__What to produce__
For each line in the data that includes "pinky", make a copy.

Bounding box coordinate data
Start of Block

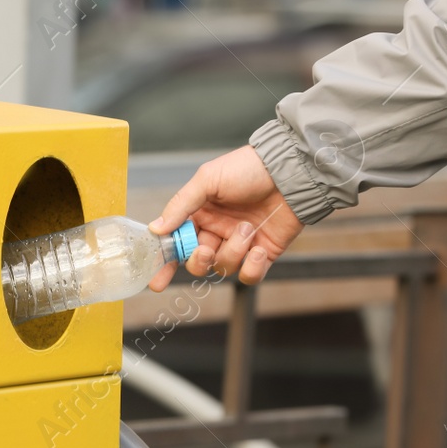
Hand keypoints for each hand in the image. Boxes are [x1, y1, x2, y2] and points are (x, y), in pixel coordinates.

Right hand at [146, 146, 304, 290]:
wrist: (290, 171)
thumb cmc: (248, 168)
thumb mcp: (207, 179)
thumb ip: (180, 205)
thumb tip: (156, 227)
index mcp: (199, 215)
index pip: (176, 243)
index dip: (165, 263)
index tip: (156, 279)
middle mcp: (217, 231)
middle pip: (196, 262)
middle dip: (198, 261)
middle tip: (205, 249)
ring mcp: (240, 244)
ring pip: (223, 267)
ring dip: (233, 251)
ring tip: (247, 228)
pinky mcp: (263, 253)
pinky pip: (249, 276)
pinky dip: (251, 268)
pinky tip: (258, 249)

End of Block
Start of Block

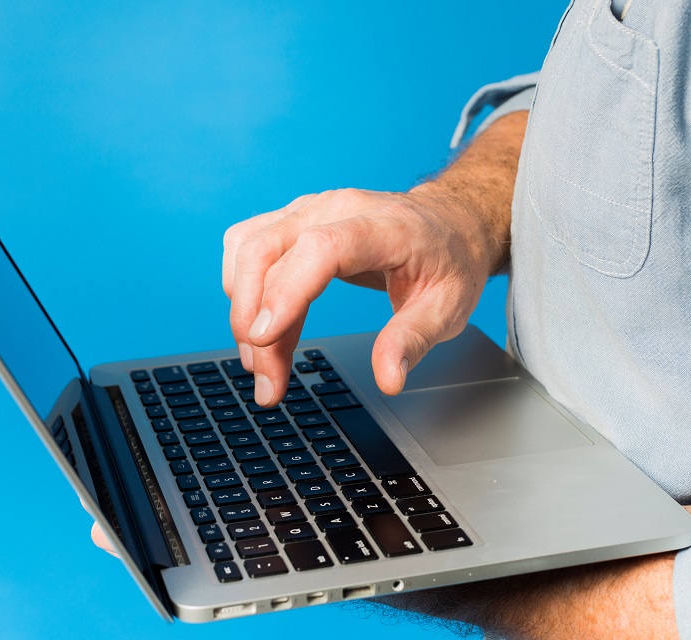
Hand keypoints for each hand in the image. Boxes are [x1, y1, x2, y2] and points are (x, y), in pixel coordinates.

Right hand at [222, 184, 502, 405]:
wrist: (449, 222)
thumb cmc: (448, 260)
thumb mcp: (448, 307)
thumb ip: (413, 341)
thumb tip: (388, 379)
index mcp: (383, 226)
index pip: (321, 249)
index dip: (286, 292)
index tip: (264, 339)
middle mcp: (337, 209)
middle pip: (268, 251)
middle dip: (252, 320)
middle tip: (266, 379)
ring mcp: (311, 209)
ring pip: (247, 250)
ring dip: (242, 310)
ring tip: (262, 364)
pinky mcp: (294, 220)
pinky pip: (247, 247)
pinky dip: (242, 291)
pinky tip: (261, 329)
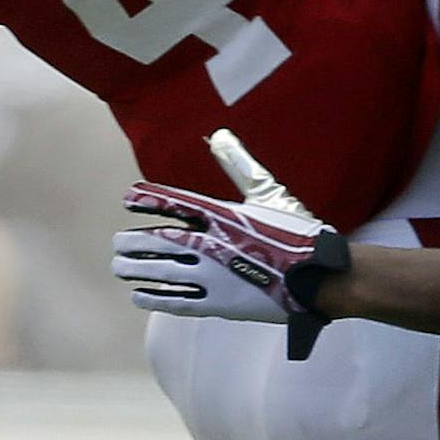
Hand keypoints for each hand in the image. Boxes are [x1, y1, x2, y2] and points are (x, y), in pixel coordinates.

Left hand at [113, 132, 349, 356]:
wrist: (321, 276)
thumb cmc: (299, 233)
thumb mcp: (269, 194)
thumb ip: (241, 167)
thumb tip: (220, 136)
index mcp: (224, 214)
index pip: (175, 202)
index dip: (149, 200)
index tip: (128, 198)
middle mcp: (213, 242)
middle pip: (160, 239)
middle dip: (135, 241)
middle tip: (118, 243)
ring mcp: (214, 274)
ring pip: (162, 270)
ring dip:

End of Block
Start of Block

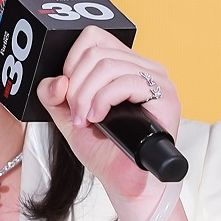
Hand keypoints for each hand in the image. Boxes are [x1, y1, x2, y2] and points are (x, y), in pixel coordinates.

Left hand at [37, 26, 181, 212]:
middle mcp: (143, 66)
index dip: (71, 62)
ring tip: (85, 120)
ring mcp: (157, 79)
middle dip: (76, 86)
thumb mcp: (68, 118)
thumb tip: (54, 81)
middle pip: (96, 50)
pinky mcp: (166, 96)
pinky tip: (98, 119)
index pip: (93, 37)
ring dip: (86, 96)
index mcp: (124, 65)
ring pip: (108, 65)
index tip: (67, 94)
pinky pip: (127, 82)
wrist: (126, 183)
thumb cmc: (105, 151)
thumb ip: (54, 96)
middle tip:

End of Block

__Completed task__
pinky mcp: (263, 253)
pinky pip: (249, 276)
pinky dip: (251, 268)
pinky tip: (258, 249)
pinky mcp: (294, 220)
pinky pip: (247, 247)
pinky dip: (242, 291)
pinky tip: (261, 329)
pinky mcp: (166, 96)
pinky tip: (98, 119)
pinky pip: (127, 82)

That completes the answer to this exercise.